▶ **Work order**
Lay out every line of the rows below as a Markdown table with two columns, No. and Line text, numbering the lines in order. Skip blank lines and leave out the pictures.

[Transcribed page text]
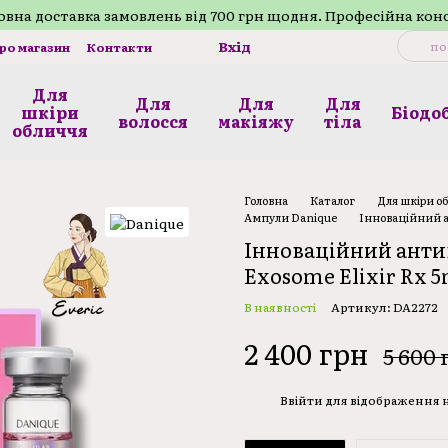
внa доставка замовлень від 700 грн щодня. Професійна кон
Вхід
про магазин
Контакти
Для
Для
Для
Для
шкіри
Біодо
волосся
макіяжу
тілa
обличчя
Головна
Каталог
Для шкіри о
Ампули Danique
Інноваційний ан
Інноваційний антив
Exosome Elixir Rx 5
В наявності
Артикул: DA2272
2 400 грн
5 600 
Ввійти
для відображення
%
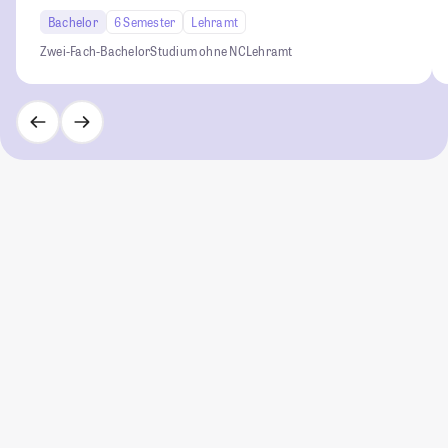
Bachelor
6 Semester
Lehramt
Zwei-Fach-Bachelor
Studium ohne NC
Lehramt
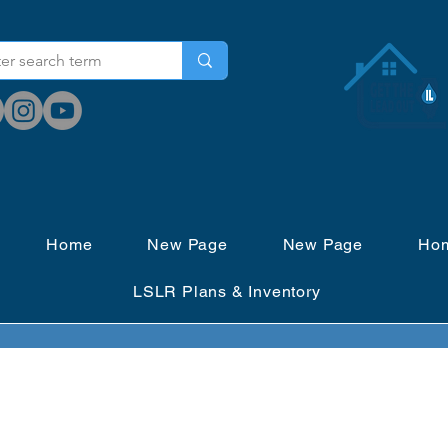
Home
New Page
New Page
Ho
LSLR Plans & Inventory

▶ **Answer for this exercise**
| No. | Line text |
|---|---|
| 1 | внa доставка замовлень від 700 грн щодня. Професійна кон |
| 2 | Вхід |
| 3 | про магазин |
| 4 | Контакти |
| 5 | Для |
| 6 | Для |
| 7 | Для |
| 8 | Для |
| 9 | шкіри |
| 10 | Біодо |
| 11 | волосся |
| 12 | макіяжу |
| 13 | тілa |
| 14 | обличчя |
| 15 | Головна |
| 16 | Каталог |
| 17 | Для шкіри о |
| 18 | Ампули Danique |
| 19 | Інноваційний ан |
| 20 | Інноваційний антив |
| 21 | Exosome Elixir Rx 5 |
| 22 | В наявності |
| 23 | Артикул: DA2272 |
| 24 | 2 400 грн |
| 25 | 5 600  |
| 26 | Ввійти |
| 27 | для відображення |
| 28 | % |
| 29 | Bachelor |
| 30 | 6 Semester |
| 31 | Lehramt |
| 32 | Zwei-Fach-Bachelor |
| 33 | Studium ohne NC |
| 34 | Lehramt |
| 35 | Home |
| 36 | New Page |
| 37 | New Page |
| 38 | Ho |
| 39 | LSLR Plans & Inventory |